Yeah, yeah, this isn't a high-end, chi-chi vintage road bike, but I sure found her in great shape. I found some scant info on her on the internet, but wish I could find more. She's a Centurion Signet, supposedly somewhere in the middle between low- and high-end in the Centurion chain back in the day.

I found her in a Goodwill Thrift Store and had to buy her: $24.50. I sprayed on a little degreaser and this is how she came out looking.

Anyone own a Centurion that dates back to about the same time as this model? I read that she was considered a touring/triathalon model. 

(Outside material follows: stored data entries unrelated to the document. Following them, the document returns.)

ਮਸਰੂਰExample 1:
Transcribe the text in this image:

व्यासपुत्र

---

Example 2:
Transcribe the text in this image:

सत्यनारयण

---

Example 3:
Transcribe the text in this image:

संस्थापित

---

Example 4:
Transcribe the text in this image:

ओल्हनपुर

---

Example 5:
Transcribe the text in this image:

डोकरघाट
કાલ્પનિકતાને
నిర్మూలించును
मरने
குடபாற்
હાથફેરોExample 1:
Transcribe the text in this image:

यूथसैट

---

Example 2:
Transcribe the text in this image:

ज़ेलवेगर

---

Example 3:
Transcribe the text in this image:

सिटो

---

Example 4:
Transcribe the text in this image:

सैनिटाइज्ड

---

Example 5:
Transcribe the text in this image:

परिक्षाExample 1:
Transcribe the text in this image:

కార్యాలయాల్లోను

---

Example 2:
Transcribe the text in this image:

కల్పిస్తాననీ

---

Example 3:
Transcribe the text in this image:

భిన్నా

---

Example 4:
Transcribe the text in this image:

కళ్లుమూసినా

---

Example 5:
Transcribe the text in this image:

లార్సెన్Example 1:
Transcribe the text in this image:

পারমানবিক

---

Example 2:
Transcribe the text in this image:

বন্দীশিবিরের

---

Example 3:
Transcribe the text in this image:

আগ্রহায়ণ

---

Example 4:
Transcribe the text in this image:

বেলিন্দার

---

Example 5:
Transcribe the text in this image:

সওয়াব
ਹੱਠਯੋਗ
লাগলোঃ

Thanks for any info you might have.

Schwinner


----------



## Mapei (Feb 3, 2004)

It looks to me like an Early '70's "Around Campus" bike: complete with suicide...err...safety levers and stem-mounted emasculator shifters. In this day and age, it is the quintessential coffee bike. As for the condition, wow. Talk about a closet classic! Gorgeous. As far as I can tell from the pictures, it even has the foam handlebar grips!


----------



## michaelmallin (Jun 18, 2008)

beautiful bike.
I just got a Signet which is my new project bike. Had to completely strip it, repaint frame and start over from the beginning. Nice find - amazing condition.


----------



## buck-50 (Sep 20, 2005)

There's something appealing about an old cheap bike in good shape. It's a great little window on the past, and man, it's still a better bike than 99% of the low-end crap out there today. 

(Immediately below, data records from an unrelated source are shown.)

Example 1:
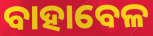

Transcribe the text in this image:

ବାହାବେଳ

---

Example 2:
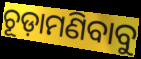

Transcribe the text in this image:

ଚୂଡ଼ାମଣିବାବୁ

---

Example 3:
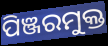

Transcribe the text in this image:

ପିଞ୍ଜରମୁକ୍ତ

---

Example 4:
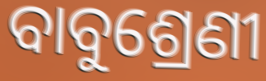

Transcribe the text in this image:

ବାବୁଶ୍ରେଣୀ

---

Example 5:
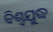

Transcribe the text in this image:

ବିଶ୍ୱଯୁଦ୍ଧ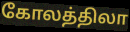
கோலத்திலா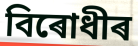
বিৰোধীৰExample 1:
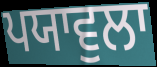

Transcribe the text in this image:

ਪਯਾਵੁਲਾ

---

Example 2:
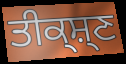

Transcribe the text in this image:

ਤੀਕ੍ਸ਼੍ਣ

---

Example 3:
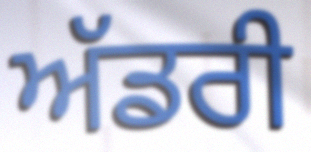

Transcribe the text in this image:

ਅੱਡਰੀ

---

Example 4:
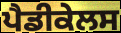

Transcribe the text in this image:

ਪੈਡੀਕੇਲਸ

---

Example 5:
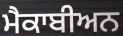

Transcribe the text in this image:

ਮੈਕਾਬੀਅਨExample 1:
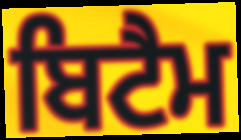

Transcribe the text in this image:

ਬਿਟੈਮ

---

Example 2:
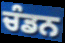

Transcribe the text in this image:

ਚੰਡਨ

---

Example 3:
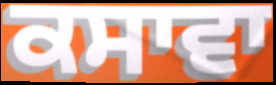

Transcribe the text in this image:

ਕਸਾਵਾ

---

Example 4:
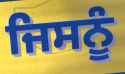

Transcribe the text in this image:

ਜਿਸਨੂੰ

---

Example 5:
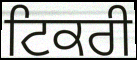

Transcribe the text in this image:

ਟਿਕਰੀ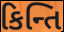
કિન્તિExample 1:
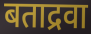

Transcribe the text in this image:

बताद्रवा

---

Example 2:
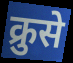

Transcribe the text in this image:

क्रुसे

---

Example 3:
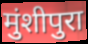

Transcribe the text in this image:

मुंशीपुरा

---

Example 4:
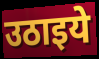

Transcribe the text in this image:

उठाइये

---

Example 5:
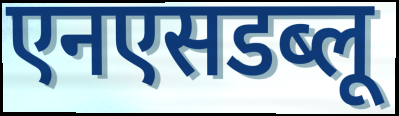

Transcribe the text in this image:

एनएसडब्लू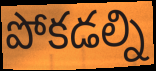
పోకడల్ని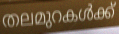
തലമുറകൾക്ക്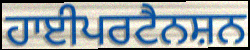
ਹਾਈਪਰਟੈਨਸ਼ਨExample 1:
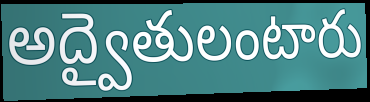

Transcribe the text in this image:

అద్వైతులంటారు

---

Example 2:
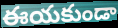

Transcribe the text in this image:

ఈయకుండా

Nice find- go get it dirty!


----------



## jdw901 (Feb 6, 2008)

My dad just gave me his Centurion Accordo last night. It has been sitting in his backyard for a while. I want to convert it to a fixed gear. Its in ok shape. Here is some info about Centurion: http://www.sheldonbrown.com/centurion/index.html


----------



## CurbDestroyer (Mar 6, 2008)

buck-50 said:


> . . . it's still a better bike than 99% of the low-end crap out there today.


Exactly. :thumbsup:


----------



## KevPicsOfWhatev (Jun 22, 2014)

*I got one*

Yea, got one myself- picked it up from a friend for fifty bucks. I couldn't figure out how to view the attachment you had . .


Schwinner said:


> Yeah, yeah, this isn't a high-end, chi-chi vintage road bike, but I sure found her in great shape. I found some scant info on her on the internet, but wish I could find more. She's a Centurion Signet, supposedly somewhere in the middle between low- and high-end in the Centurion chain back in the day.
> 
> I found her in a Goodwill Thrift Store and had to buy her: $24.50. I sprayed on a little degreaser and this is how she came out looking.
> 
> ...


----------